The center swatch is another example of the fashion for rainbow or fondue patterning.

A fancier piece of rainbow colors shifting from blue to green
in a quilt top.

Mercy Taylor and her rather dramatic fabric choices in the mid 1840s.
Although Anne lived in Singapore during the innovative 1840s friends
from England sent their contributions.

Nothing seemed too bold!
That brown MAY have been purple at one time---
or it could have always been the fashionable buff.

Anne's dress diary is also valuable because we get insight into the professional printers in her husband's and her own family. Brother-in-law William Sykes was a calico printer for the Hargreaves & Dugdale mill, which maintained the quite successful Broad Oak printworks. 

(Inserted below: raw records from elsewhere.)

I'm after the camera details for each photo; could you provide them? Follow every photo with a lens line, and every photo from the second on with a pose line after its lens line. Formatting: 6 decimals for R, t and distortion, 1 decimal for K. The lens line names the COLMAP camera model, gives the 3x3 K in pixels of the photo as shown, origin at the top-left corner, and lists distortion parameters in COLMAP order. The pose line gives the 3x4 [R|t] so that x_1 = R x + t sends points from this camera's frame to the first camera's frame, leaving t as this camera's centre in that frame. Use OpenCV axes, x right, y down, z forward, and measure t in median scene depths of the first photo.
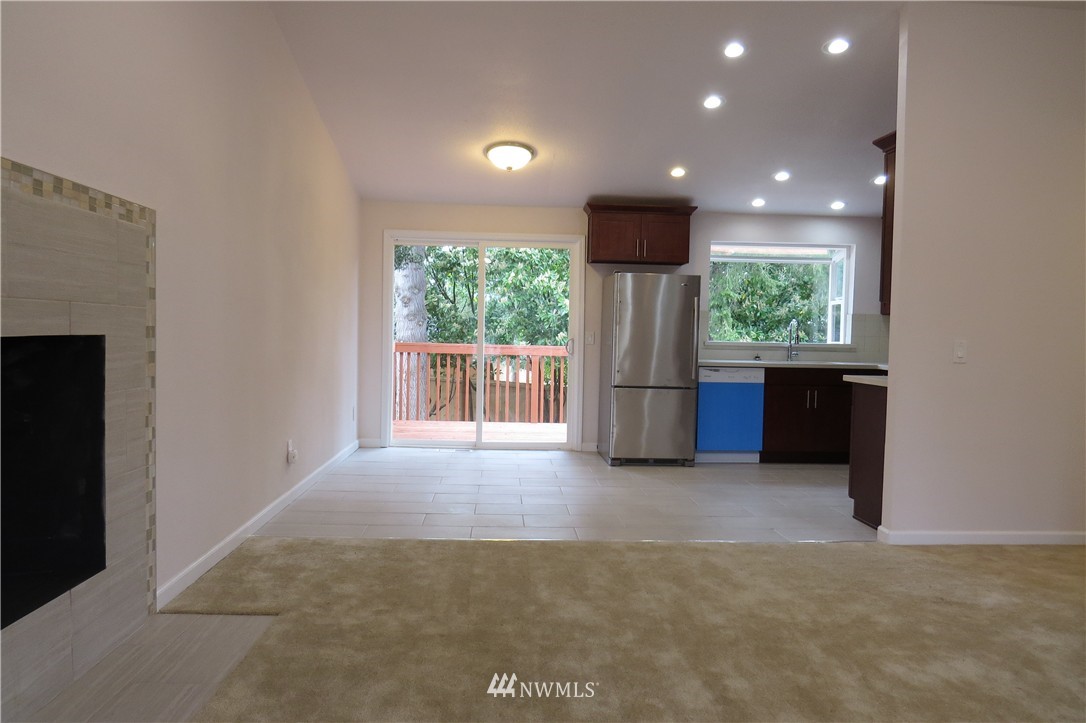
lens RADIAL K [[791.1, 0, 543.0], [0, 791.1, 361.5], [0, 0, 1]] dist [-0.013746, 0.005160]
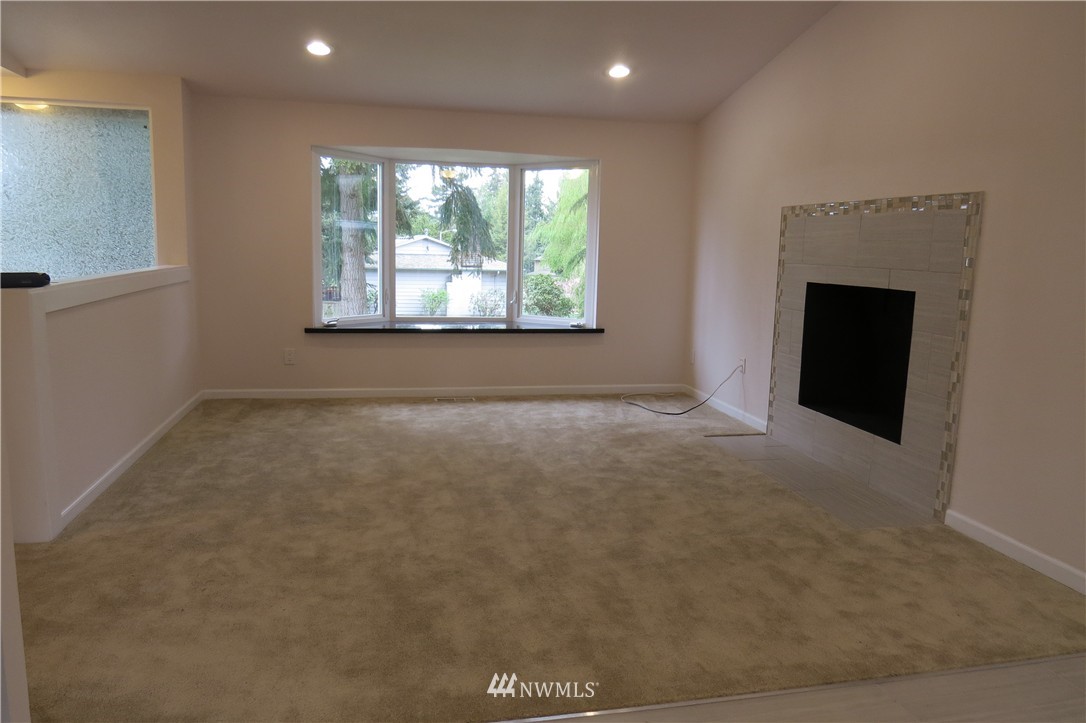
lens RADIAL K [[775.1, 0, 543.0], [0, 775.1, 361.5], [0, 0, 1]] dist [-0.019263, -0.000693]
pose [[-0.986041, -0.021816, -0.165065, 0.339961], [-0.053237, 0.980647, 0.188407, -0.126076], [0.157760, 0.194565, -0.968120, 2.073522]]
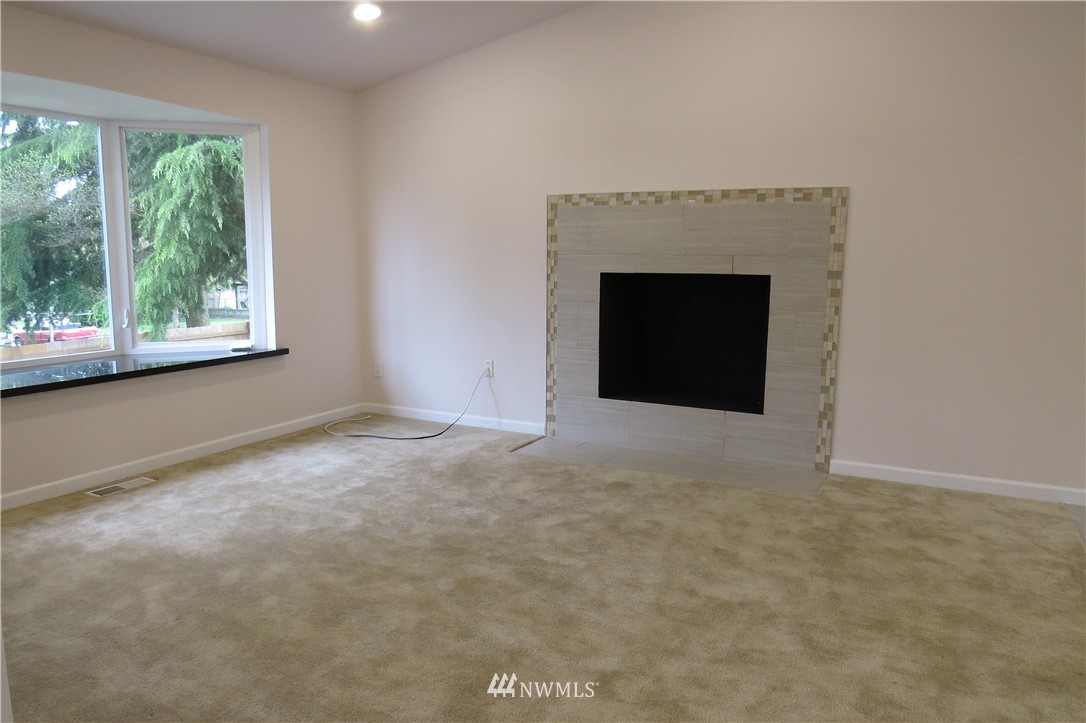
lens RADIAL K [[791.1, 0, 543.0], [0, 791.1, 361.5], [0, 0, 1]] dist [-0.013746, 0.005160]
pose [[-0.508026, 0.099471, -0.855579, 1.005287], [-0.053328, 0.987772, 0.146504, -0.064184], [0.859689, 0.120054, -0.496509, 1.275776]]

Anne grew up in Burton House the large house on the right
in Tyldesley.

Her father James Burton owned four cotton mills in Tyldesley. And Adam Sykes spent his working life in the fabric business.

Print styles familiar to quilt collectors


Anna & Adam retired to Clitheroe, Lancashire near the mills.  
She saved a scrap when she furnished her house there. The top print shows how
fashion had changed in the 1860s, a rather conservative and
classic rose print she chose for drapery.

1 comment:

  1. I read The Dress Diary earlier this and enjoyed it tremendously.